= Stanisław Pietruski =

Polish zoologist and horticulturist (1811 – 1874)

Stanisław Konstanty Pietruski (11 March 1811 – 28 January 1874) was a Polish zoologist and horticulturist who studied the fauna of the Carpathian region and founded the first private zoological garden in his estate in Podhorodce (Skolew region) in 1833.

== Life and work ==
Pietruski was born in Podhorodce in a family of nobility, his father Kazimierz was from the Starykoń family while his mother Karolina Chojecka was from the Lubicz family. He studied natural sciences at the University of Lviv from 1828, studying under Aleksander Zawadzki. He then went to study in Germany and returned to his estate where he studied animal behaviour. In 1833, he began a zoo containing about 500 species, mainly from Poland but also from further off. It was considered one of the largest private zoos of the time.

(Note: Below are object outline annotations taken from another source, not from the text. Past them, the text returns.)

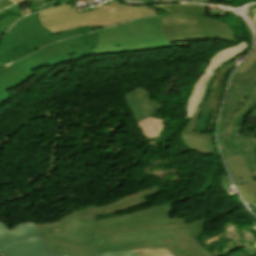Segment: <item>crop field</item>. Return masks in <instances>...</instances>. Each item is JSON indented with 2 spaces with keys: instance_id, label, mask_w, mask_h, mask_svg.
<instances>
[{
  "instance_id": "1",
  "label": "crop field",
  "mask_w": 256,
  "mask_h": 256,
  "mask_svg": "<svg viewBox=\"0 0 256 256\" xmlns=\"http://www.w3.org/2000/svg\"><path fill=\"white\" fill-rule=\"evenodd\" d=\"M159 192L161 190L156 186L105 206H90L72 211L54 223L34 224L51 250L74 256H93L100 245L96 216L147 204L145 198Z\"/></svg>"
},
{
  "instance_id": "2",
  "label": "crop field",
  "mask_w": 256,
  "mask_h": 256,
  "mask_svg": "<svg viewBox=\"0 0 256 256\" xmlns=\"http://www.w3.org/2000/svg\"><path fill=\"white\" fill-rule=\"evenodd\" d=\"M246 114L256 116V60L245 75L235 74L218 128L224 157L242 153L256 179V137L240 133L247 121Z\"/></svg>"
},
{
  "instance_id": "3",
  "label": "crop field",
  "mask_w": 256,
  "mask_h": 256,
  "mask_svg": "<svg viewBox=\"0 0 256 256\" xmlns=\"http://www.w3.org/2000/svg\"><path fill=\"white\" fill-rule=\"evenodd\" d=\"M205 221L103 233L96 253L167 247L174 256H214L194 238L204 231Z\"/></svg>"
},
{
  "instance_id": "4",
  "label": "crop field",
  "mask_w": 256,
  "mask_h": 256,
  "mask_svg": "<svg viewBox=\"0 0 256 256\" xmlns=\"http://www.w3.org/2000/svg\"><path fill=\"white\" fill-rule=\"evenodd\" d=\"M97 39L98 36L93 33L80 35L73 39L43 47L35 54L26 57L7 68L0 65V103L12 96L7 90L22 84L27 79L35 76L30 69L48 61L52 67H54L68 63L74 57L94 55L90 46H95ZM21 66H23V68H21Z\"/></svg>"
},
{
  "instance_id": "5",
  "label": "crop field",
  "mask_w": 256,
  "mask_h": 256,
  "mask_svg": "<svg viewBox=\"0 0 256 256\" xmlns=\"http://www.w3.org/2000/svg\"><path fill=\"white\" fill-rule=\"evenodd\" d=\"M107 7V8H105ZM157 15L145 7H129L120 1L77 15L74 3L61 5L43 12L38 17L42 27L52 35L80 27H109L123 21L143 16Z\"/></svg>"
},
{
  "instance_id": "6",
  "label": "crop field",
  "mask_w": 256,
  "mask_h": 256,
  "mask_svg": "<svg viewBox=\"0 0 256 256\" xmlns=\"http://www.w3.org/2000/svg\"><path fill=\"white\" fill-rule=\"evenodd\" d=\"M94 33L100 36L99 44L94 48L99 55L171 47L160 25L145 26L142 18Z\"/></svg>"
},
{
  "instance_id": "7",
  "label": "crop field",
  "mask_w": 256,
  "mask_h": 256,
  "mask_svg": "<svg viewBox=\"0 0 256 256\" xmlns=\"http://www.w3.org/2000/svg\"><path fill=\"white\" fill-rule=\"evenodd\" d=\"M169 43L219 38L237 43L236 35L218 19L191 14L166 13L160 16Z\"/></svg>"
},
{
  "instance_id": "8",
  "label": "crop field",
  "mask_w": 256,
  "mask_h": 256,
  "mask_svg": "<svg viewBox=\"0 0 256 256\" xmlns=\"http://www.w3.org/2000/svg\"><path fill=\"white\" fill-rule=\"evenodd\" d=\"M36 14L19 20L0 41V63L16 61L33 53L40 47L55 42V39L40 28Z\"/></svg>"
},
{
  "instance_id": "9",
  "label": "crop field",
  "mask_w": 256,
  "mask_h": 256,
  "mask_svg": "<svg viewBox=\"0 0 256 256\" xmlns=\"http://www.w3.org/2000/svg\"><path fill=\"white\" fill-rule=\"evenodd\" d=\"M0 254L3 256H70L51 251L33 222H17L10 230L1 220Z\"/></svg>"
},
{
  "instance_id": "10",
  "label": "crop field",
  "mask_w": 256,
  "mask_h": 256,
  "mask_svg": "<svg viewBox=\"0 0 256 256\" xmlns=\"http://www.w3.org/2000/svg\"><path fill=\"white\" fill-rule=\"evenodd\" d=\"M170 203L145 211L133 212L126 215L97 220L100 233L141 228L155 225H163L181 222L187 224L184 219H170Z\"/></svg>"
},
{
  "instance_id": "11",
  "label": "crop field",
  "mask_w": 256,
  "mask_h": 256,
  "mask_svg": "<svg viewBox=\"0 0 256 256\" xmlns=\"http://www.w3.org/2000/svg\"><path fill=\"white\" fill-rule=\"evenodd\" d=\"M225 159L245 202L248 205L256 203V182L249 172L242 155Z\"/></svg>"
},
{
  "instance_id": "12",
  "label": "crop field",
  "mask_w": 256,
  "mask_h": 256,
  "mask_svg": "<svg viewBox=\"0 0 256 256\" xmlns=\"http://www.w3.org/2000/svg\"><path fill=\"white\" fill-rule=\"evenodd\" d=\"M148 97L149 92L140 87L128 93L125 98L130 112L137 123L163 109L161 105L149 101Z\"/></svg>"
},
{
  "instance_id": "13",
  "label": "crop field",
  "mask_w": 256,
  "mask_h": 256,
  "mask_svg": "<svg viewBox=\"0 0 256 256\" xmlns=\"http://www.w3.org/2000/svg\"><path fill=\"white\" fill-rule=\"evenodd\" d=\"M232 69H233L232 67L226 65L225 68L219 69L214 77L213 84L210 89H215V90L209 106V108L213 109V111H212L207 132H213L216 117L218 114V108L222 98V93L225 87V82L228 78L229 73L232 71Z\"/></svg>"
},
{
  "instance_id": "14",
  "label": "crop field",
  "mask_w": 256,
  "mask_h": 256,
  "mask_svg": "<svg viewBox=\"0 0 256 256\" xmlns=\"http://www.w3.org/2000/svg\"><path fill=\"white\" fill-rule=\"evenodd\" d=\"M214 74H213V76H214ZM213 76L209 79V81L206 85V90H205L203 99H202V101L199 105V106H202L203 108H202V110L200 112V116L198 118V122H197V125H196V128H195V133L206 132V129H207L208 121H209L210 114H211V111H212V110H209L207 108H208V105H209L210 98L213 94V90H209V88L212 84Z\"/></svg>"
},
{
  "instance_id": "15",
  "label": "crop field",
  "mask_w": 256,
  "mask_h": 256,
  "mask_svg": "<svg viewBox=\"0 0 256 256\" xmlns=\"http://www.w3.org/2000/svg\"><path fill=\"white\" fill-rule=\"evenodd\" d=\"M249 46L246 45L244 42L235 45L231 48L224 49L218 53L215 54V57L211 59V63L207 69H205L204 72H210L216 69L220 64L232 59L236 55L240 54L244 50H246Z\"/></svg>"
},
{
  "instance_id": "16",
  "label": "crop field",
  "mask_w": 256,
  "mask_h": 256,
  "mask_svg": "<svg viewBox=\"0 0 256 256\" xmlns=\"http://www.w3.org/2000/svg\"><path fill=\"white\" fill-rule=\"evenodd\" d=\"M211 74L212 73L202 75L200 79L196 82L194 86V90L187 101V117H186L187 120L193 116L194 111L202 96L206 81L208 80Z\"/></svg>"
},
{
  "instance_id": "17",
  "label": "crop field",
  "mask_w": 256,
  "mask_h": 256,
  "mask_svg": "<svg viewBox=\"0 0 256 256\" xmlns=\"http://www.w3.org/2000/svg\"><path fill=\"white\" fill-rule=\"evenodd\" d=\"M155 8L164 10L166 12H181V13H192L204 16L205 6L200 5H161L154 6Z\"/></svg>"
},
{
  "instance_id": "18",
  "label": "crop field",
  "mask_w": 256,
  "mask_h": 256,
  "mask_svg": "<svg viewBox=\"0 0 256 256\" xmlns=\"http://www.w3.org/2000/svg\"><path fill=\"white\" fill-rule=\"evenodd\" d=\"M137 251L139 256H173L166 248H152Z\"/></svg>"
},
{
  "instance_id": "19",
  "label": "crop field",
  "mask_w": 256,
  "mask_h": 256,
  "mask_svg": "<svg viewBox=\"0 0 256 256\" xmlns=\"http://www.w3.org/2000/svg\"><path fill=\"white\" fill-rule=\"evenodd\" d=\"M90 31H92L91 27L90 28H81V29L70 31V32L54 35V37L56 38L57 41H60V40L70 38V37H73V36H76L79 34H83L86 32H90Z\"/></svg>"
},
{
  "instance_id": "20",
  "label": "crop field",
  "mask_w": 256,
  "mask_h": 256,
  "mask_svg": "<svg viewBox=\"0 0 256 256\" xmlns=\"http://www.w3.org/2000/svg\"><path fill=\"white\" fill-rule=\"evenodd\" d=\"M94 256H138L136 250L95 254Z\"/></svg>"
},
{
  "instance_id": "21",
  "label": "crop field",
  "mask_w": 256,
  "mask_h": 256,
  "mask_svg": "<svg viewBox=\"0 0 256 256\" xmlns=\"http://www.w3.org/2000/svg\"><path fill=\"white\" fill-rule=\"evenodd\" d=\"M255 58H256V47L252 52L251 56L247 59V61L244 64H242L241 67L238 69V72L244 74L245 71L249 68V66L253 63Z\"/></svg>"
},
{
  "instance_id": "22",
  "label": "crop field",
  "mask_w": 256,
  "mask_h": 256,
  "mask_svg": "<svg viewBox=\"0 0 256 256\" xmlns=\"http://www.w3.org/2000/svg\"><path fill=\"white\" fill-rule=\"evenodd\" d=\"M13 20H19L18 17L7 16L0 20V25L13 23Z\"/></svg>"
},
{
  "instance_id": "23",
  "label": "crop field",
  "mask_w": 256,
  "mask_h": 256,
  "mask_svg": "<svg viewBox=\"0 0 256 256\" xmlns=\"http://www.w3.org/2000/svg\"><path fill=\"white\" fill-rule=\"evenodd\" d=\"M146 25L159 23L158 16L143 18Z\"/></svg>"
},
{
  "instance_id": "24",
  "label": "crop field",
  "mask_w": 256,
  "mask_h": 256,
  "mask_svg": "<svg viewBox=\"0 0 256 256\" xmlns=\"http://www.w3.org/2000/svg\"><path fill=\"white\" fill-rule=\"evenodd\" d=\"M49 2L48 0L34 1L31 2L35 9L39 8L42 4Z\"/></svg>"
},
{
  "instance_id": "25",
  "label": "crop field",
  "mask_w": 256,
  "mask_h": 256,
  "mask_svg": "<svg viewBox=\"0 0 256 256\" xmlns=\"http://www.w3.org/2000/svg\"><path fill=\"white\" fill-rule=\"evenodd\" d=\"M11 26L7 27V28H4L2 30H0V38L3 36L4 33L7 32V30L10 28Z\"/></svg>"
},
{
  "instance_id": "26",
  "label": "crop field",
  "mask_w": 256,
  "mask_h": 256,
  "mask_svg": "<svg viewBox=\"0 0 256 256\" xmlns=\"http://www.w3.org/2000/svg\"><path fill=\"white\" fill-rule=\"evenodd\" d=\"M230 256H246L245 254L241 253L240 251L230 255Z\"/></svg>"
},
{
  "instance_id": "27",
  "label": "crop field",
  "mask_w": 256,
  "mask_h": 256,
  "mask_svg": "<svg viewBox=\"0 0 256 256\" xmlns=\"http://www.w3.org/2000/svg\"><path fill=\"white\" fill-rule=\"evenodd\" d=\"M187 1H199V2H207V1H214V0H187Z\"/></svg>"
},
{
  "instance_id": "28",
  "label": "crop field",
  "mask_w": 256,
  "mask_h": 256,
  "mask_svg": "<svg viewBox=\"0 0 256 256\" xmlns=\"http://www.w3.org/2000/svg\"><path fill=\"white\" fill-rule=\"evenodd\" d=\"M7 26H9V25H5V26H0V29H2V28H4V27H7Z\"/></svg>"
},
{
  "instance_id": "29",
  "label": "crop field",
  "mask_w": 256,
  "mask_h": 256,
  "mask_svg": "<svg viewBox=\"0 0 256 256\" xmlns=\"http://www.w3.org/2000/svg\"><path fill=\"white\" fill-rule=\"evenodd\" d=\"M2 1V0H1Z\"/></svg>"
}]
</instances>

A fire in 1848 destroyed his zoo after which he spent time in horticulture in his estate. He also took an interest in the fishes and insects of the Galician region. He corresponded widely with other zoologists in Europe including Alfred Brehm, Lorenz Oken, Rudolf Kner and Maksymilian Nowicki. He lived towards the end of his life at his sister's estate in Podhajecki.